Pikanterii dodaje fakt, że “mistrzostwa świata” w Szachach Fishera kiedyś FIDE organizowało, ale zaprzestało przez małe zainteresowanie.
FIDE jak pies ogrodnika – sami nie potrafią czegoś dobrze zrobić, a komuś innemu nie dadzą.
Skandal numer dwa, czyli Sylwester jest, komu się chce grać?
Carlsen to orędownik też innej idei – współdzielenia tytułów. Dlatego w 2024 roku mamy aż dwóch mistrzów świata w blitzu, w sekcji OPEN – prócz niego jest to Jan Niepomniaszczij, który wyratował finał, mimo, że przegrywał z Magnusem już 2:0. Doprowadził do dogrywki, gdzie po trzech remisowych partiach Norweg zaproponował mu podzielenie się tytułem. Rosjanin się zgodził, sędzia główny zawodów się zgodził, piękny przykład jak sport łączy ludzi, można się rozejść na nowojorskiego sylwestra.
No tyle, że nie. Po pierwsze – to jest wbrew regulaminowi. Zgodnie z nim obaj zawodnicy powinni grać dogrywkę do skutku.
Po drugie, absurdem jest fakt, że nie uwzględniono w regulaminie armagedonu, gdy partie w dogrywce są ciągle remisowane – rozumiem, że jest to nieco nieuczciwy sposób rozstrzygania końcowego… Ale jest on OSTATECZNOŚCIĄ. Gwoli wyjaśnienia – Armagedon polega na tym, że białe mają więcej czasu niż czarne na zegarze, ale muszą wygrać, natomiast czarnym wystarczy remis, by odnieść triumf w całym meczu.

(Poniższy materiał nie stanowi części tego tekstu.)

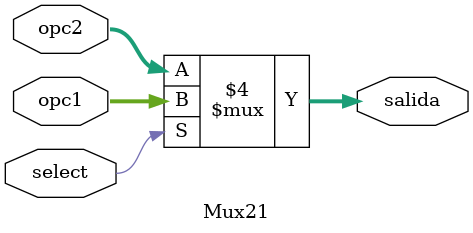
<source format=v>

module Mux21 (
    input [31:0] opc1, //opcion numero 1
    input [31:0] opc2, //opcion numero 2
    input select, //Selector 
    output reg [31:0] salida //Salida que dara la opcion seleccionada 
);

always @(*) begin

    if (select == 1'b1) begin
        salida = opc1;
    end else begin
        salida = opc2;
    end
end
    
endmodule
</source>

FIDE znowu się ośmieszyło, Carlsen postawił na swoim, można się rozejść? Nie do końca, bo wiele osób zwraca uwagę, że po pierwsze, jego zachowanie zupełnie wybacza sportową ideę wyłonienia najlepszego, a po drugie, że… ustawił finał. Że to niemożliwe, by niecelowo dał się dwa razy “Nepo” pokonać w taki sposób jak dał – w ostatniej partii grając wręcz ultra ofensywnie, zupełnie wyłączając obronę, niczym Michał Probierz w reprezentacji Polski. Jest to rzecz nie do udowodnienia, ale na pewno będzie się za Carlsenem ciągnęła. Norweg też roztrwonił tym podziw, jakim był przez środowisko otaczany po “aferze dżinsowej”, gdzie gratulowano mu postawienia się skostniałym i nieudolnym strukturom światowej federacji i postawienia na swoim.
Żeby jeszcze na dokładkę dokopać FIDE – transmisja często wariowała i zdarzały się partie, w których zawodnik wielokrotnie schodził na zegarze do zera sekund, nic się nie działo przez kolejnych kilkanaście, a potem nagle wykonywało się kilka ruchów. Elektroniczne szachownice i ich przekombinowane wykonanie to jednak temat na osobną dyskusję, podobnie jak fakt, dlaczego FIDE nie potrafi zainwestować w internet. No, ale wiadomo – szachy nie są poważnym sportem, parafrazując Carlsena.
Wielka szkoda, że te dwie przeogromne afery zostaną zapamiętane i poniosą się w świat – bo prócz tego impreza była udana i od początku ściągnęła dużą widownię. Stoczono wiele zaciętych, znakomitych pojedynków, Polak zdobył medal… No, ale FIDE to FIDE i na tych mistrzostwach świata przeszło samą siebie.
PS. Carlsen na mistrzostwa świata w szachach błyskawicznych przyszedł rzecz jasna w dżinsach.